# Wife puts work ahead of me



## frankd (Feb 22, 2012)

There must be other threads about this topic but the search function is too broad and I can't find anything. In any case, here's my issue:
We own two restaurants and there's always cash flow problems, staff sick, holidays and vacations, etc.
My wife's solution to all of the above is simply to work more hours. We when we started out about 3 years ago she worked 2 shifts a week. The rest was taken up with managing, organizing, etc., so we had a full week's work, especially since we expanded from 1 and then up to 4 of these stores.
Now, even though we've got only 2, she works a minimum of 70 - 80 hours a week. And she covers the absolute worst shifts you can think of: 5:00 am to 8:00 pm, or 5 to 2 at one store, then 2 to 9 at the other one. Her reasons: 
1. she insists that there are no capable people to replace those who leave, 
2. we're saving labor dollars,
3. she enjoys being busy
3. etc., etc.
She recently had a toothache and the dentist quoted her $2,700 to fix it. She was understably upset, but all the while she was working out a new schedule in her head so she could pick up more hours to pay for it. Even though I told her (I do the finances) that I had more than enough in my rainy day fund to pay for it.
I am now feeling angry and resentful that I have become a house husband to an absentee wife who puts work ahead of me.
Don't get me wrong: I have always pulled my weight around the house, but now I'm doing everything: cooking, cleaning, laundry, shuttling our son to school, moving stock between stores, accounting, maintenance at home and the stores, and on and on. 
She has 2 college degrees and she's working a minimum wage job when she could earn two or three times as much in the corporate world. I also have 2 college degrees and I'm reduced to the position of gofer.
I'm sorry to be venting, but I'm really upset after being hit in the head with the realization that I have to beg her for 5 minutes of intimacy and she tells me not tonight because she has to get up at 4:00 am.
I know, I'm making her out to be the bad guy, but I don't know how else to explain it. I'm at my wits end. 
How do I deal with this before resentment turns to indifference?


----------



## Mavash. (Jan 26, 2012)

frankd said:


> I'm reduced to the position of gofer.


One of my favorite sayings is you must first lie down in order for someone to walk all over you.

So my sincere heartfelt advice to you would be to 'stand up'. 

And if you don't know what that means head over to the mens clubhouse and read, read, read.
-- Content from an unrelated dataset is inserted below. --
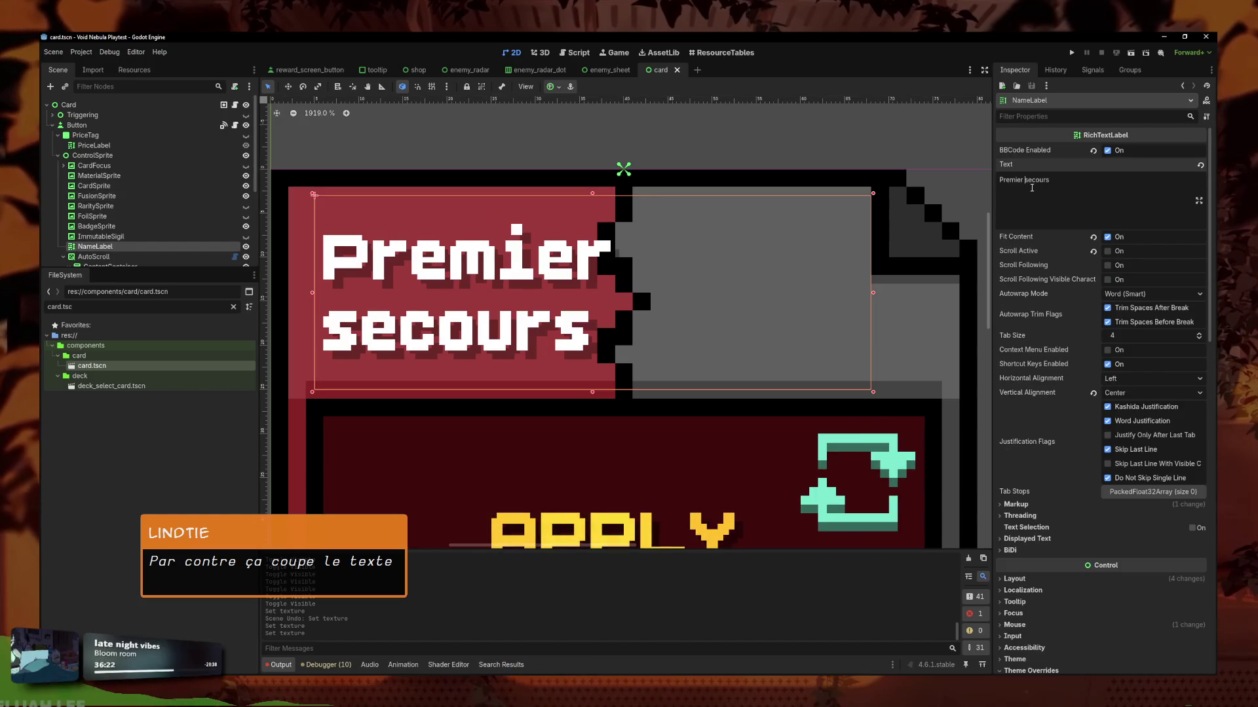
left_click(1048, 184)
key("BackSpace")
key("BackSpace")
key("BackSpace")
There are some fabulous books out there specifically written for men like you.


----------



## Chelle D (Nov 30, 2011)

Make a pact between you two. 

No working more than 60 hrs a week. either/ both of you.
Hire more staff... - Then you two should really talk.

j


----------



## Fella81 (Mar 4, 2012)

Geez red your post and sounds like you need to just hire ppl to fill those hrs and explain to her that there is more to your relationship and tell her how your feeling some ppl just like to work but that is just sounds alittle weird to me also i would remind her of her college degrees that she worked so hard to get even if she still workin try to make less time plus you said i think you has a son so really shes taking time from him also
hope this helps.....


----------



## River1977 (Oct 25, 2010)

All you need is marriage counseling. The only problem is you will have to convince your wife of that. To do it, you will have to be stern and let her know the marriage depends on it. The counselor will be able to make her see the error of her ways. You doing a 180 and all the other books and advice you will find in the men's forum (as advised above) will make things worse in your case because your wife is not trying to run over you, and your situation is not that bad. She is a driven person who likes to take control. She has the bad habit of thinking ONLY she can solve all the problems and no one can do things better than she can do them. 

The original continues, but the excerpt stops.